2 arrests during an attack on San Francisco’s famous private investigator

Police say two men have been arrested in connection with an attempted robbery involving famed San Francisco private investigator Jack Palladino.

SAN FRANCISCO – Two men have been arrested in connection with an attempted robbery involving famed San Francisco private investigator Jack Palladino on livelihood, police said on Sunday.

Palladino himself may have inadvertently assisted detectives in making the arrests after photos were recovered from a camera the suspects attempted to steal in vain, the San Francisco Chronicle reported.

Palladino, who worked on high profile cases ranging from the mass suicides in Jonestown to celebrities and political scandals, was injured in the violent attack on January 28.

Lawrence Thomas, 24, of Pittsburg, and Tyjone Flournoy, 23, of San Francisco were jailed on Sunday, police said. It was not immediately known whether they have lawyers.

Palladino, 76, remained unconscious but received news on Saturday night of the arrests of his wife and fellow private investigator Sandra Sutherland.

“I said, ‘Guess what, Jack, they got the bastards, and it was all your job,'” Sutherland told the Chronicle on Sunday.

Palladino had just stepped outside his home in San Francisco to try out his new camera when a car stopped and a man jumped out to take it away from him, police and Detective Nick Chapman’s stepson told the paper.

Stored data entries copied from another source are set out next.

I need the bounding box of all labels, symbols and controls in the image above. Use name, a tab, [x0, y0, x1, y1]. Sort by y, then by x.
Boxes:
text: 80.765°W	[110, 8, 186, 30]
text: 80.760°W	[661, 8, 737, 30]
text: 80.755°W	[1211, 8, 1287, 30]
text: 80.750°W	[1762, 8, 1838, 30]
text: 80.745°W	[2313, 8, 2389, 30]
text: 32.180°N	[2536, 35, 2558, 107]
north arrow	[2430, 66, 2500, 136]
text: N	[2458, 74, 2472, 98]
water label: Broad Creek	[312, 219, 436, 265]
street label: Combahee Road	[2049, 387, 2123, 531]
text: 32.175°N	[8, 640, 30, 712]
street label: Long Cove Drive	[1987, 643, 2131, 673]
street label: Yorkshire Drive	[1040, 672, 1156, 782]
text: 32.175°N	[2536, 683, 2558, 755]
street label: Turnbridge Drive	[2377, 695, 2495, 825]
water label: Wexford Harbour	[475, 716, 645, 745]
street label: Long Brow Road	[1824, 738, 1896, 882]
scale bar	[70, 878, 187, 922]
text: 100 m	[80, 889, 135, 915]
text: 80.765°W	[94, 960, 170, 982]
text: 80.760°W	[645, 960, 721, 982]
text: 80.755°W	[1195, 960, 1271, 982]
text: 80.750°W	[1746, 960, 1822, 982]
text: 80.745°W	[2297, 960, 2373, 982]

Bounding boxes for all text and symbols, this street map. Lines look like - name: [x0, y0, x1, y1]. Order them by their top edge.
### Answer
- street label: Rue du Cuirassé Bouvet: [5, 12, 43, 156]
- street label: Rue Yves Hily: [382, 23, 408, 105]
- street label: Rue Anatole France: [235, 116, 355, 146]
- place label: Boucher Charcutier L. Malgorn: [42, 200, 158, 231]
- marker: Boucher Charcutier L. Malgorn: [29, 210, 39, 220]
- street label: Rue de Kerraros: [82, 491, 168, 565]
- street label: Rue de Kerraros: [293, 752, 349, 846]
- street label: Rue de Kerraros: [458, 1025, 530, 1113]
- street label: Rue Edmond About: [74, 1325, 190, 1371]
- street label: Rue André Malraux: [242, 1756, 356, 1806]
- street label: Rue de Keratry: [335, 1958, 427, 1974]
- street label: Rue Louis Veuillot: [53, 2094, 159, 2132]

When the suspect grabbed the camera, Palladino fell and hit his head on the sidewalk. Palladino would not survive after surgery to stop the massive bleeding, the Chronicle said.

Palladino was on one last case before retiring from his wife. Since the 1980s, the two have been researching on behalf of the famous and powerful as well as the underdogs from their Victorian home in the Haight-Ashbury neighborhood of the city.

Their clients included Bill Clinton, whose 1992 presidential campaign hires Palladino to quell rumors of his extramarital affairs, and Courtney Love, who hires Palladino to talk to reporters to investigate if she played a role in the death of her husband, rock star Kurt Cobain in 1994.

In the 1990s, he counter-investigated the tobacco industry’s campaign to defraud whistleblower Jeffrey Wigand.

Palladino’s career began before graduating from the University of California, Berkeley’s law school, when Patty Hearst’s family hired him to help investigate her 1974 abduction by the Symbionese Liberation Party.